[Source document — start]

Editor’s Note: Don Lincoln is a senior scientist at Fermi National Accelerator Laboratory. He is the author of “The Large Hadron Collider: The Extraordinary Story of the Higgs Boson and Other Stuff That Will Blow Your Mind” and produces a series of science education videos. Follow him on Facebook. The opinions expressed in this commentary are those of the author. View more opinion articles on CNN.
I’m a huge and completely unapologetic science fiction fan. As a child, I sat raptly in front of the screen, watching the explorers of “Star Trek” travel from planet to planet, encountering “new life and new civilizations.”
But I’m also a scientist and have a firm grasp on the difference between fact and fiction. The fact is that, although the heroes of my youth were fictitious, real live scientists can work towards making these dreams a reality. The first step? Identify the locations of nearby planets that might be suitable for Earthly life forms.
In April of this year, the Transiting Exoplanet Survey Satellite (TESS) was launched atop a SpaceX Falcon 9 rocket. Its extended goal is to identify approximately 20,000 planets around nearby star systems.
This may sound like a futuristic endeavor, but in reality, finding exoplanets, planets orbiting stars other than our own, is not new. The first confirmed detection occurred about 30 years ago. These first planets were found by looking at the wobble of stars orbited by very large planets in close orbits.
This method is entirely analogous to having an adult lock hands with a child and swing them around in a circle. If the child is of about kindergarten age, the adult will have to lean back to keep from toppling over. Watching the adult wobble is proof that the child is there. Similarly, wobbles in the motion of stars revealed the existence of planets.

[Source document — finish]
[Provided material — start]

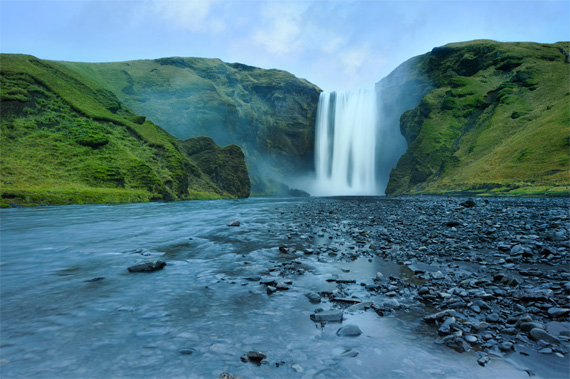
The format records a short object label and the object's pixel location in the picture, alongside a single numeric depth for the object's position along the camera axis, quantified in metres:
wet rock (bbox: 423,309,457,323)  4.91
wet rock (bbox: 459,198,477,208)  26.65
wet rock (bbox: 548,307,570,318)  4.76
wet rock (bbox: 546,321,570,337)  4.18
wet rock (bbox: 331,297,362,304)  5.86
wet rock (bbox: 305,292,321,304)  6.03
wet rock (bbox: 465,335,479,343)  4.17
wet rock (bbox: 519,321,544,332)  4.34
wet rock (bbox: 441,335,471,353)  4.00
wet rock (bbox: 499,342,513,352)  3.93
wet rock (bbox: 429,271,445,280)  7.11
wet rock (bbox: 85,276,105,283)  7.43
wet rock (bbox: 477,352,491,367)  3.62
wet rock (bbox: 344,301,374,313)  5.50
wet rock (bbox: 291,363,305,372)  3.63
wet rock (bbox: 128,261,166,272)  8.44
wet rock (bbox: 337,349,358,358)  3.94
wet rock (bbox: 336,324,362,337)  4.55
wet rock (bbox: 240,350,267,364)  3.85
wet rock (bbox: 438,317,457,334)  4.50
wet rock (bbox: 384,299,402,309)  5.61
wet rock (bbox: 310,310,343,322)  5.10
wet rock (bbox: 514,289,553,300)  5.40
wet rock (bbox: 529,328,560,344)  4.01
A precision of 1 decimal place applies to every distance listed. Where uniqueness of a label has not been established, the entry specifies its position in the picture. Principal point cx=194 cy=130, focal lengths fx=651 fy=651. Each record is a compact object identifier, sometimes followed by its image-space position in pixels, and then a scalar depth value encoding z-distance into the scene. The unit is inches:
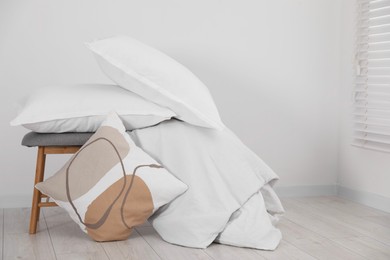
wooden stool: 104.3
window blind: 131.1
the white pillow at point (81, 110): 102.6
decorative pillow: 96.9
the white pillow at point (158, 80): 102.6
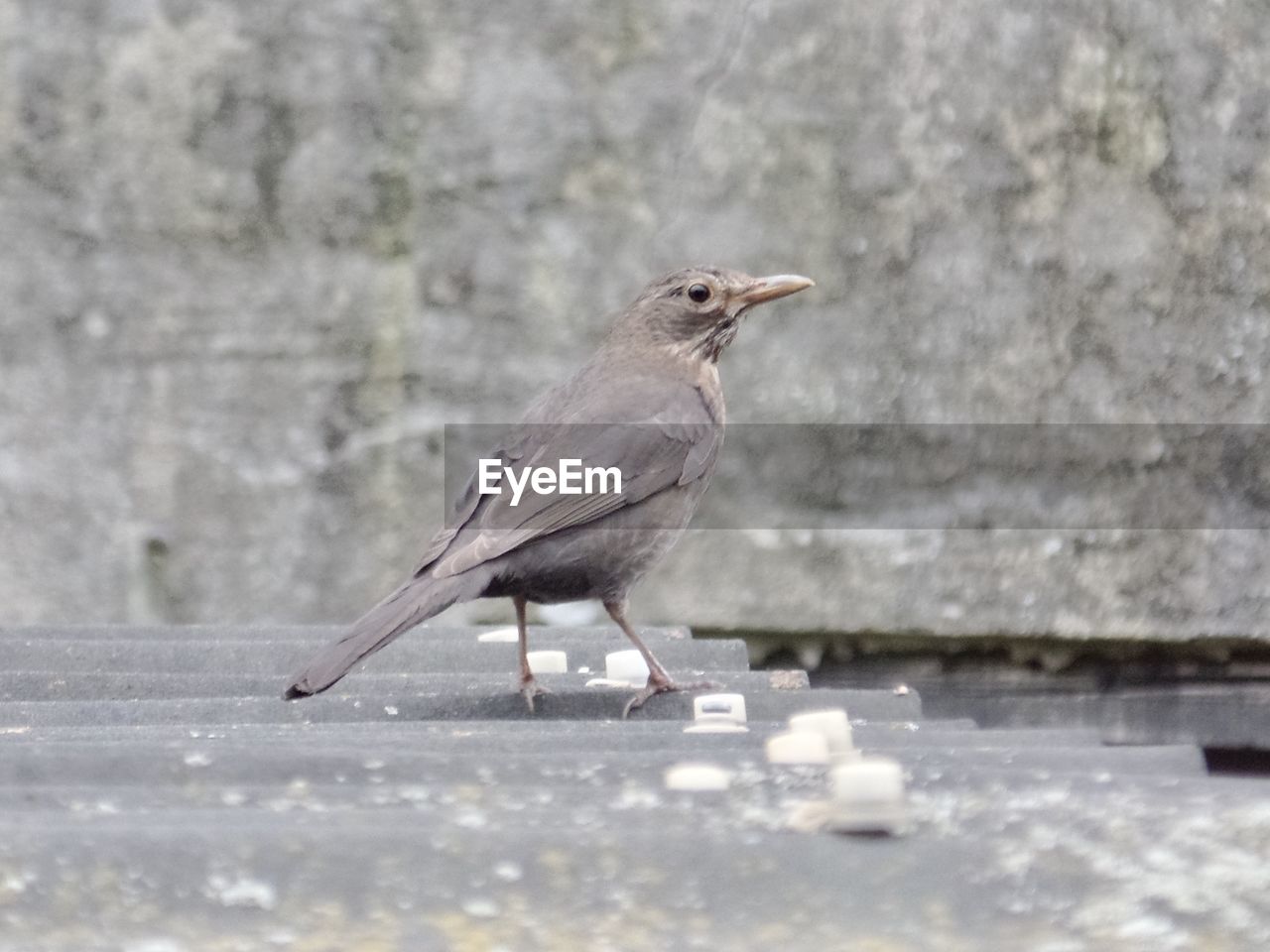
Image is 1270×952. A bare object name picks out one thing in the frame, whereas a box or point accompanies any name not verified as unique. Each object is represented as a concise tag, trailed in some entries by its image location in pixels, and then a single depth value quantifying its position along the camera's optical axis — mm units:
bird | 7637
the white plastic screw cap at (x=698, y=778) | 4793
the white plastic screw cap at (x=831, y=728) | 5699
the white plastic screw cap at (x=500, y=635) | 9141
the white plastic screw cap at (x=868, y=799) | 4187
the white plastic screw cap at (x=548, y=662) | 8422
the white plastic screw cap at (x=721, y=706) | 6891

[Provided material — finish]

_Work instructions:_
1: Update the part of the exoplanet article that opens with the words containing "In April of" and closes with "in close orbits.", writing it out again with "approximately" changed to "roughly".
2: Carry the exoplanet article forward from the last sentence it gives.
The records have no connection to the exoplanet article.

_Task results:_
1:
In April of this year, the Transiting Exoplanet Survey Satellite (TESS) was launched atop a SpaceX Falcon 9 rocket. Its extended goal is to identify roughly 20,000 planets around nearby star systems.
This may sound like a futuristic endeavor, but in reality, finding exoplanets, planets orbiting stars other than our own, is not new. The first confirmed detection occurred about 30 years ago. These first planets were found by looking at the wobble of stars orbited by very large planets in close orbits.

2:
However, this technique was unable to find Earth-like planets. Instead, it is better suited to finding planetary systems with planets the size of Jupiter in orbits even smaller than Mercury. To give some perspective, Jupiter is enormous compared to the Earth, with a mass 318 times that of our own planet.
Mercury orbits close to the sun, with an orbital radius about 40% that of Earth. The wobble technique was most sensitive to even larger planets in even smaller orbits, although later attempts by improved instruments were able to find smaller and more distant planets.
In 2009, the Kepler satellite was launched to search for exoplanets using an entirely different approach which was more sensitive to the presence of smaller planets. Kepler searched for exoplanets when they passed in front of their host star. This is like searching for seagulls by staring at a lighthouse and seeing their slight shadow as they passed in front of the overwhelming glare of the light.
Kepler ran for nine years – and it was an enormous success by anyone’s standards. It found over two thousand planets, with many more unconfirmed planet candidates. It found planetary systems with more than one planet. It found so-called “super-Earths,” which are planets that are only slightly bigger than Earth and which would have stronger gravity, but on which it would be possible to exist.
And Kepler found planets in what’s known as the “Goldilocks Zone,” which is to say not too hot, nor too cold, but rather just right for the conditions of Earth-based life. Indeed, the last decade has been thoroughly exciting for those of us who dream of travelling beyond the Solar System.
While the Kepler satellite and the scientific team have performed beyond all expectations, it is running dangerously low on fuel. Last week, NASA used the remaining fuel to orient the satellite so that it could transmit its data to Earth. Sadly, the Kepler satellite’s days are numbered.
However, fans of exoplanets do not need to despair. With the swan song of Kepler, TESS is keeping the hope of new space discoveries alive.
The satellite was launched in April and spent May using a flyby of the moon to jockey itself into the desired orbit. It even took its first photograph.
TESS uses the same technique as Kepler, but with a somewhat different emphasis. Kepler looked at a single patch of the sky. In contrast, TESS will cover about 85% of the stars visible to the naked eye from Earth. It will see about 400 times more of the sky than Kepler did.
In addition, TESS will concentrate on nearby bright stars, with a special focus on ones similar to our sun. In fact, it will inspect nearly all of the stars that can be seen under a clear and isolated night sky, as well as a few hundred thousand more.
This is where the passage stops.